Problem statement — Copy everything in the records, character for character, except images.

Data provided —
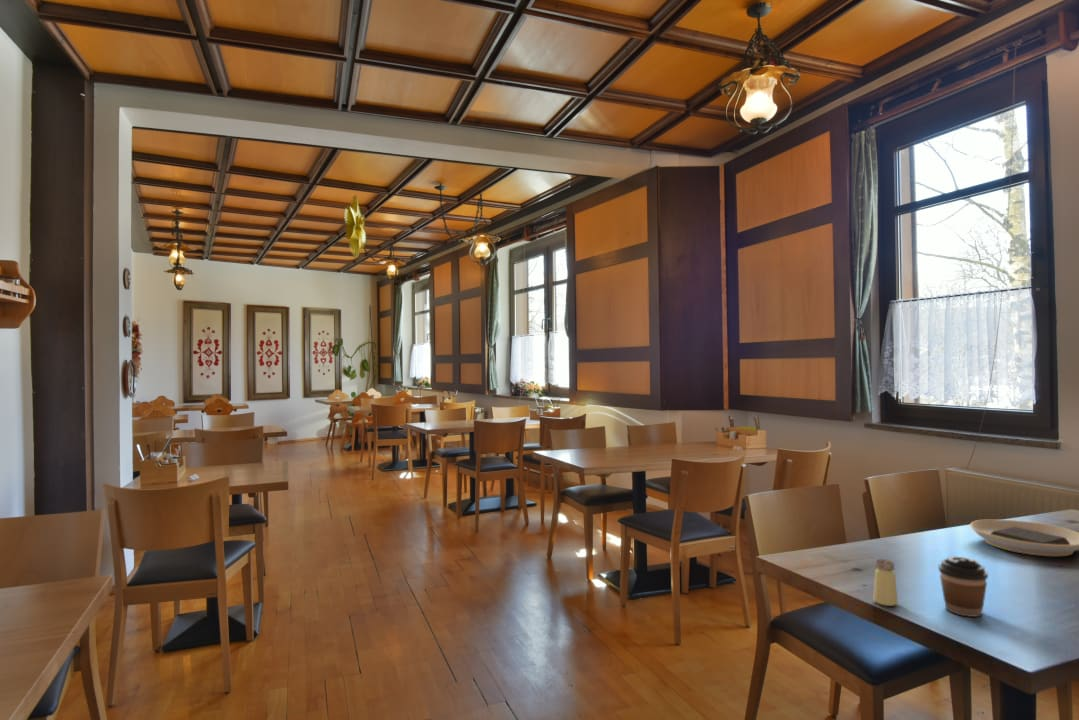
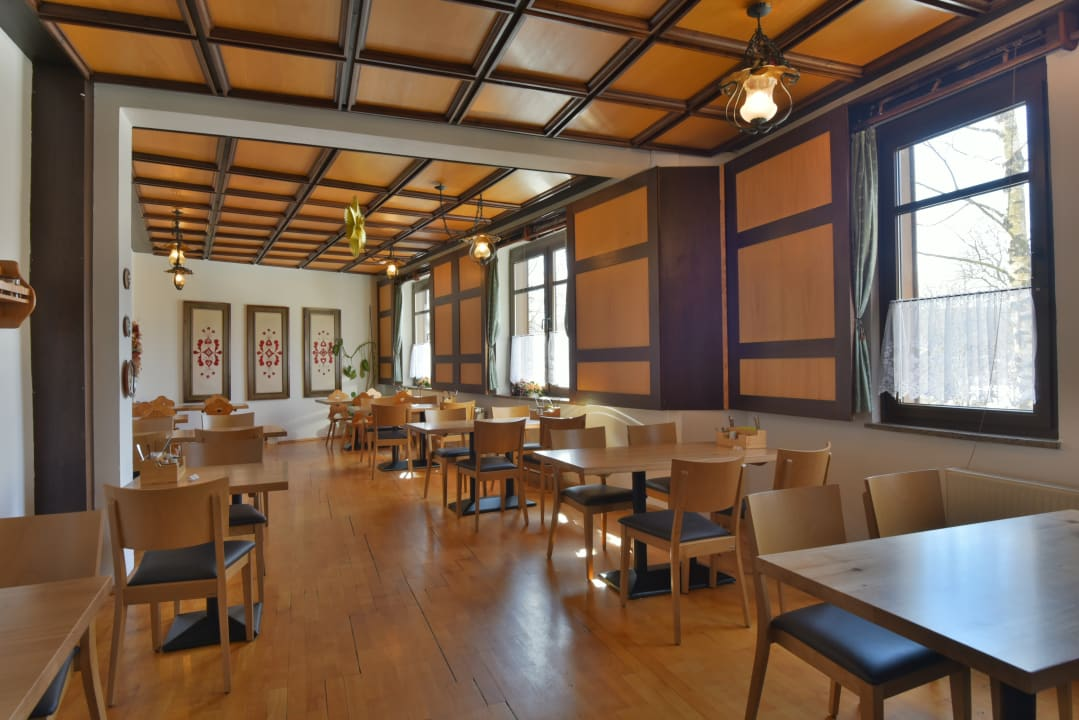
- coffee cup [937,555,989,618]
- plate [969,519,1079,557]
- saltshaker [872,558,899,607]
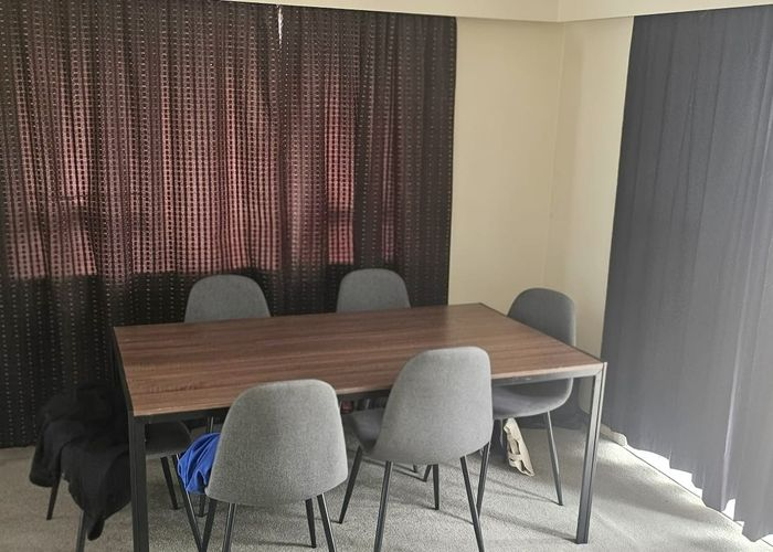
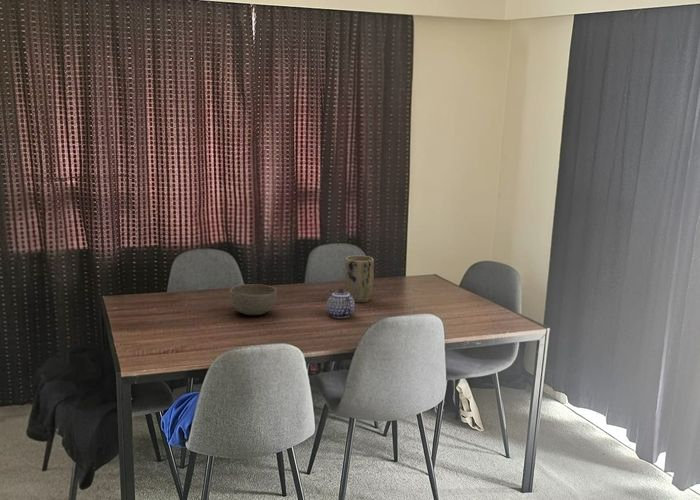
+ teapot [326,288,356,319]
+ plant pot [344,255,375,304]
+ bowl [229,283,278,316]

Response area —
- coffee cup [937,555,989,618]
- plate [969,519,1079,557]
- saltshaker [872,558,899,607]
+ teapot [326,288,356,319]
+ plant pot [344,255,375,304]
+ bowl [229,283,278,316]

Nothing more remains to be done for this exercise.